First Impressions: Maggie Jones is just far enough away from the street that you can walk past it and if you didn’t know it was there you could miss it. It’s also having to deal with building work opposite which rather overshadows it, but look beyond that. Once you’re inside you can’t see the scaffolding and its eclectic charm means you don’t feel like you’re in London anyway. Upstairs, the large communal table was full and the booths were filled with couples talking in hushed tones.
The Look: If you go to Maggie Jones for the food then you also go for the look. Set across three uneven wooden floors, it is one of the most charming London restaurants. It lies somewhere between a rambling country kitchen and an old curiosity shop. Everywhere you look there are different items strung up on the ceiling from tin buckets and baskets of flowers to old rocking horses and farm machinery. A Welsh dresser is filled with enamel and tin pots, pans, and plates and the walls are adorned with scenes from the countryside and old adverts. Downstairs, there are high back wooden booths which are ideal for a date whilst upstairs there are tables hidden away in nooks and corners. In the winter it would make such a snug bolthole to escape the cold evenings.
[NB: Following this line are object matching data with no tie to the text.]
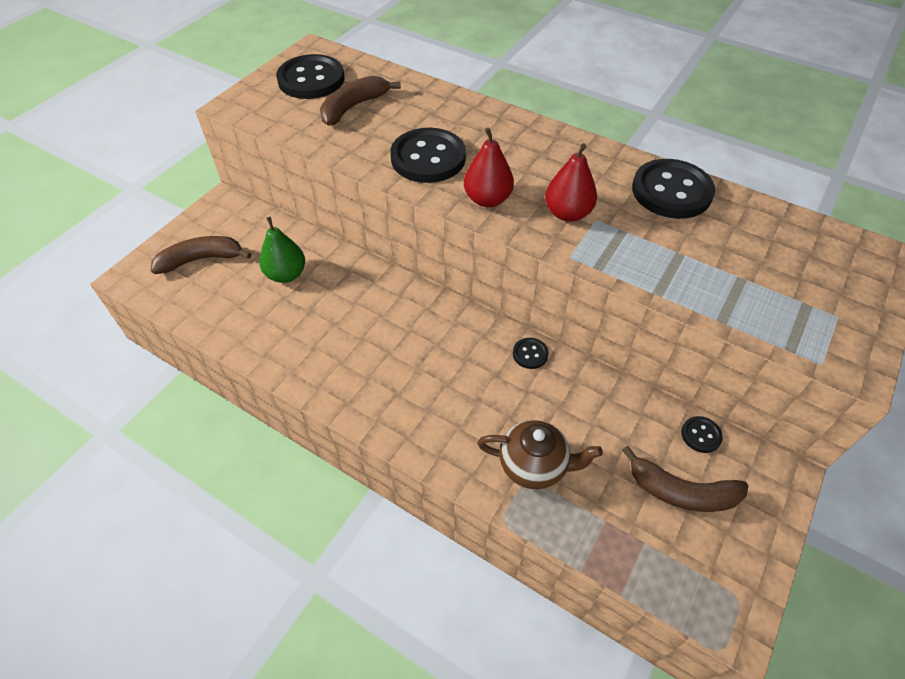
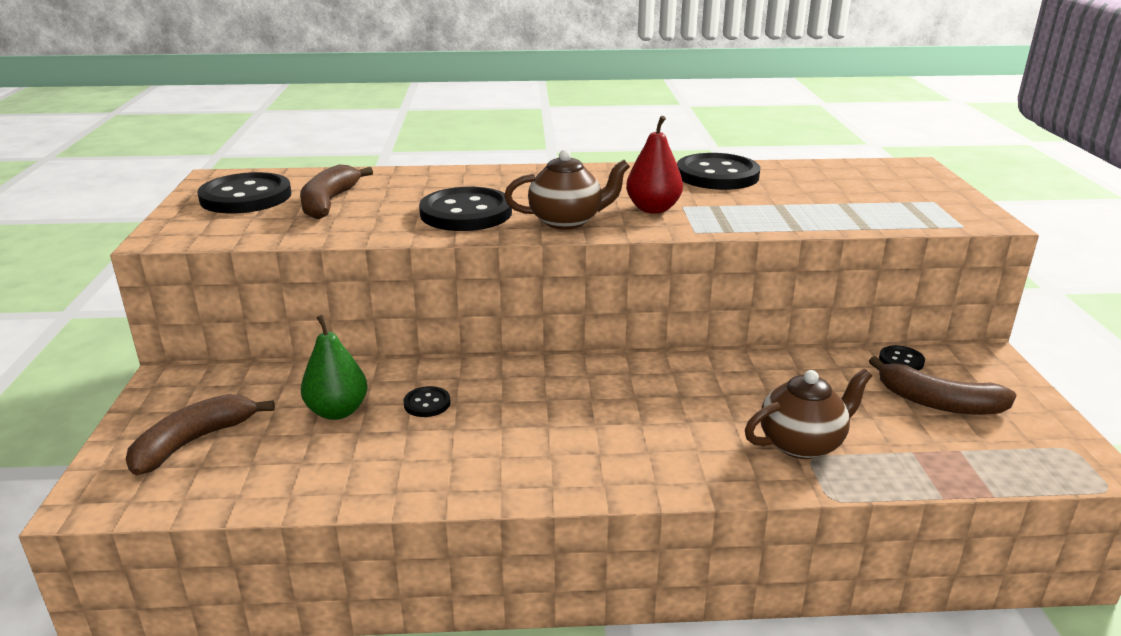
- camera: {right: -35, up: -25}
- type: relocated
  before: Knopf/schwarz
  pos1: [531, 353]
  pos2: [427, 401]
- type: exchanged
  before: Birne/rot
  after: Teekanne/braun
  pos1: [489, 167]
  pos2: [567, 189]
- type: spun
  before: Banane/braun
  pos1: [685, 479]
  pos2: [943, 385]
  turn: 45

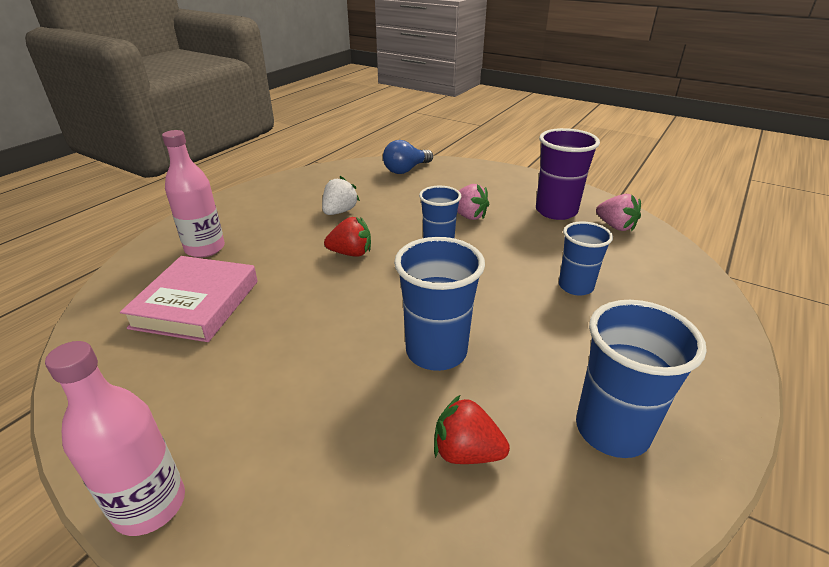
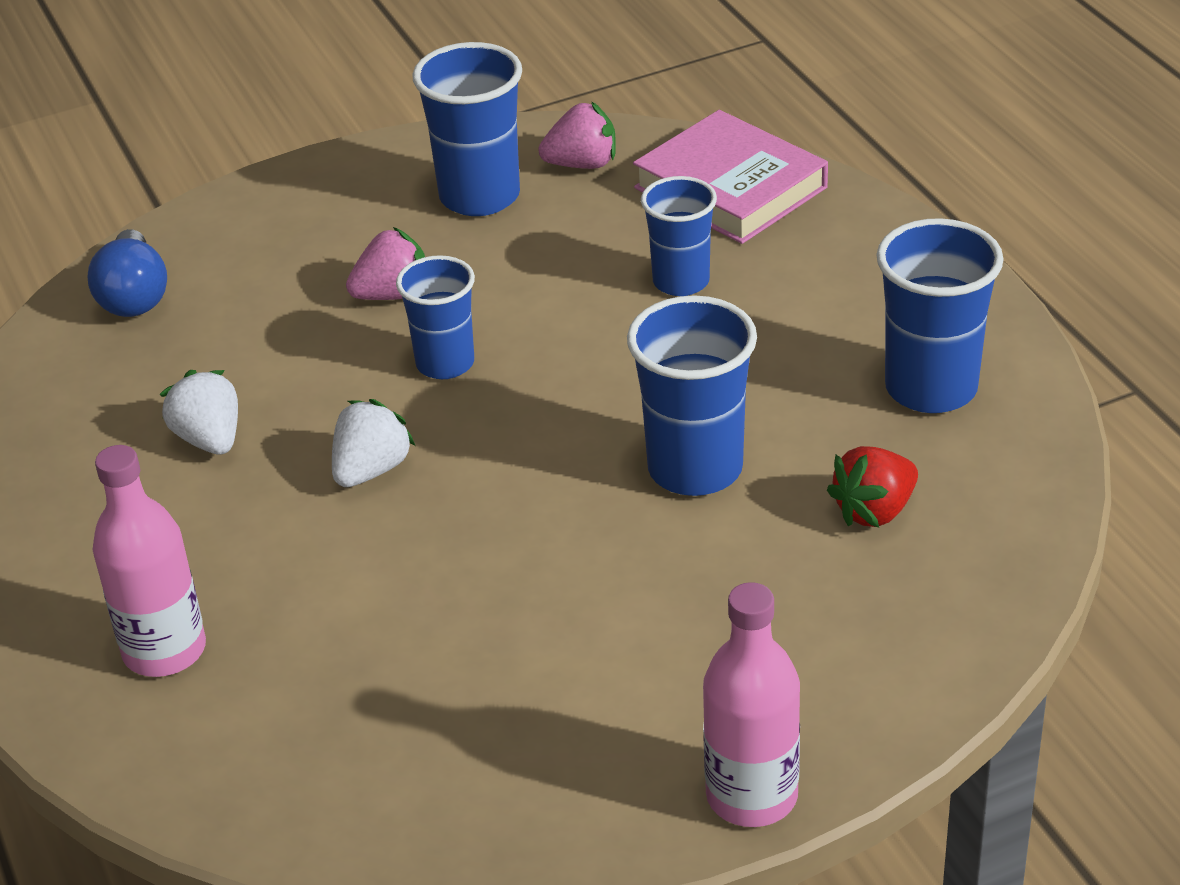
- camera: {right: -55, up: 5}
- type: colour
  before: Erdbeere/rot
  after: Erdbeere/weiß
  pos1: [347, 237]
  pos2: [373, 443]
- type: colour
  before: Becher/lila
  after: Becher/blau
  pos1: [568, 174]
  pos2: [467, 129]
- type: relocated
  before: Buch/rosa
  pos1: [189, 299]
  pos2: [730, 177]

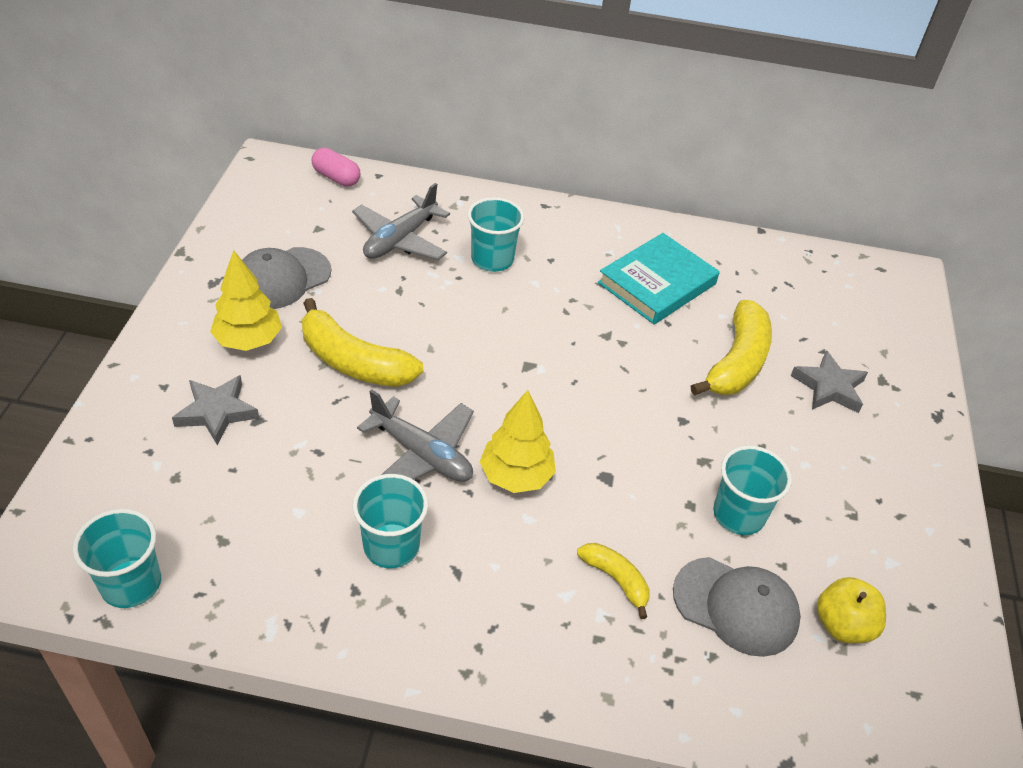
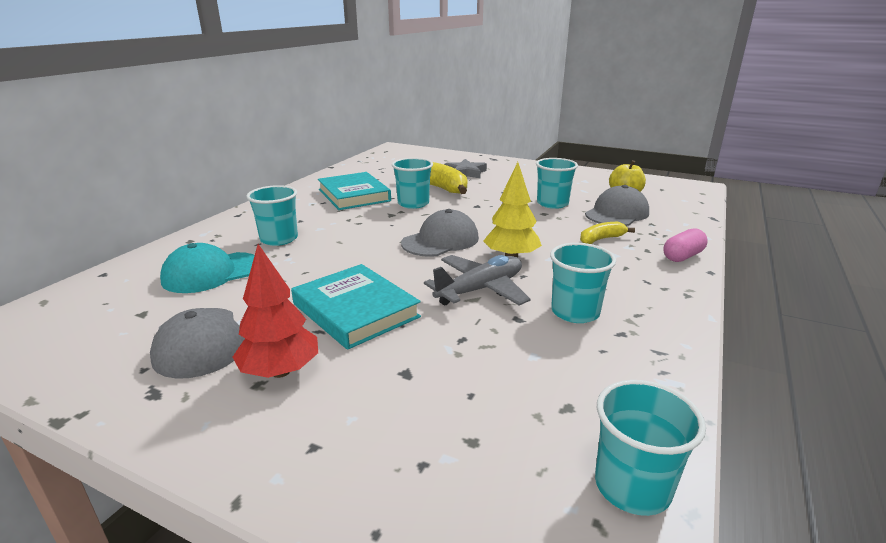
- camera: {right: -70, up: -20}
- type: exchanged
  before: Flugzeug/grau
  after: Kappe/türkis
  pos1: [401, 221]
  pos2: [207, 268]
- type: colour
  before: Baum/gelb
  after: Baum/rot
  pos1: [246, 300]
  pos2: [275, 311]
- type: exchanged
  before: Banane/gelb
  after: Buch/türkis
  pos1: [362, 342]
  pos2: [356, 307]
- type: appeared
  after: Becher/türkis
  pos2: [412, 183]
- type: appeared
  after: Kappe/grau
  pos2: [440, 233]
- type: relocated
  before: Kapsel/rosa
  pos1: [336, 167]
  pos2: [685, 245]
- type: missing
  before: Stern/grau
  pos1: [215, 410]

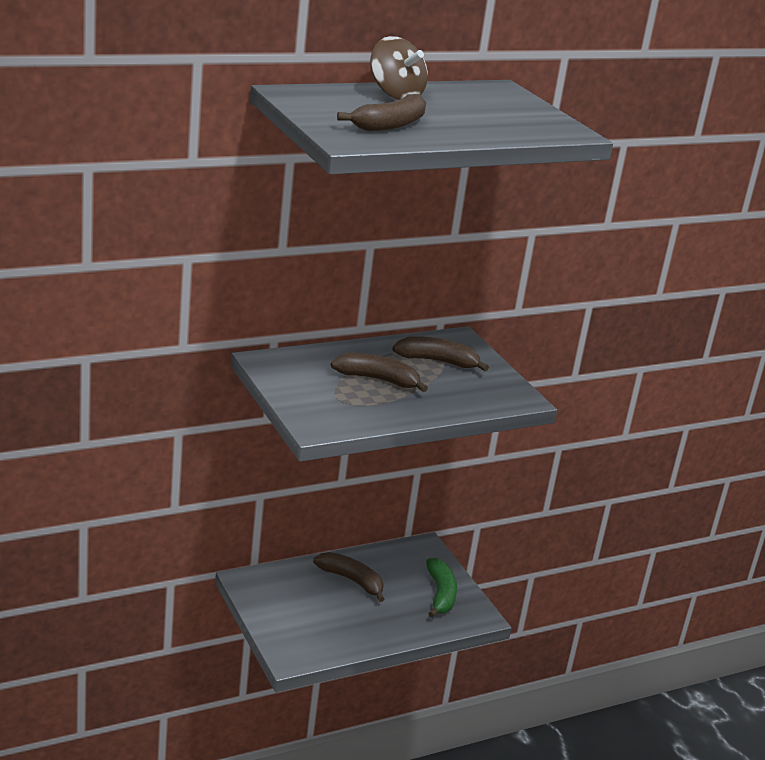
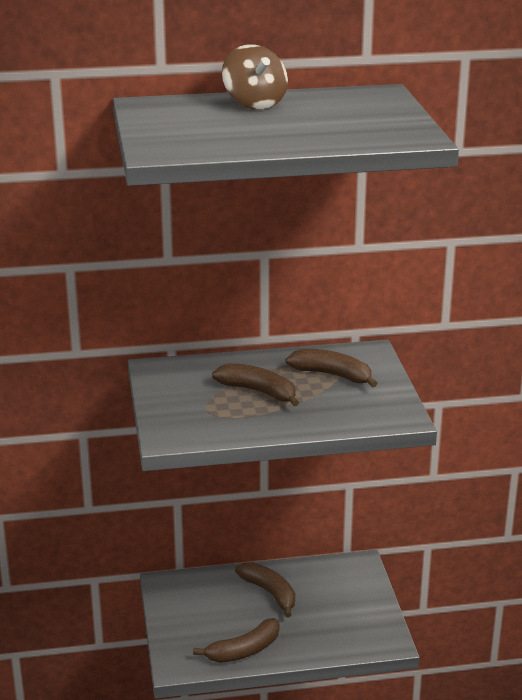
- camera: {right: 20, up: 0}
- type: relocated
  before: Banane/braun
  pos1: [381, 112]
  pos2: [236, 640]
- type: missing
  before: Banane/grün
  pos1: [441, 588]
What We Ate: We began with a coarse, rich venison terrine which we piled onto thin slices of toast, which was slightly cold – hot toast or crisp bread would have been better. If you like strong cheese, then go for the Stilton mousse; heavier than other mousses but with that punchy blue cheese taste.
Smoky fish pie was topped with fluffy piped mash potato and there was good steak casserole, with hunks of meat and a wonderful sweetness from mango chutney. Cauliflower cheese was everything cauliflower cheese should be, a golden, crispy top giving way to a gloriously cheesy sauce and chunks of cauliflower; we could have feasted on this alone. Peas were a little overcooked, but we welcomed the addition of cubes of bacon.
By this point we were needing to loosen our belts, they’re the sort of hearty portion sizes your Grandma would dish out. We of course ordered pudding, but to share. Suddenly sharing our food didn’t seem to be something that filled us with horror, maybe it was how much we had already eaten or maybe it was the undeniably romantic setting either way, we attacked the bread and butter pudding together. Sweet, fluffy, white bread filled with raisins and a piping hot custard.
What We Drank: We stuck with a rose and pink gin cocktail, one of the new floral cocktails that launched in May. Otherwise there is a strong French wine list, with the addition of a few New World wines.
Go With: This has date night written all over it, cosy intimate booths that you can sneak into and while away the hours. Don’t want to take a date? Take your parents or grandparents for Sunday lunch or if you have a friend visiting from overseas and they want something typically English then Maggie Jones is a must.
Final Word: Maggie Jones is more than just a restaurant, it’s a Kensington institution, one that needs to be kept alive and one that you need to visit. It’s full of personality, it’s not slick, it’s not polished but that makes it all the better. The manager and assistant manager have been there 20 and 15 years respectively, they know the locals, they know their regulars and they make everyone feel like Maggie Jones is theirs.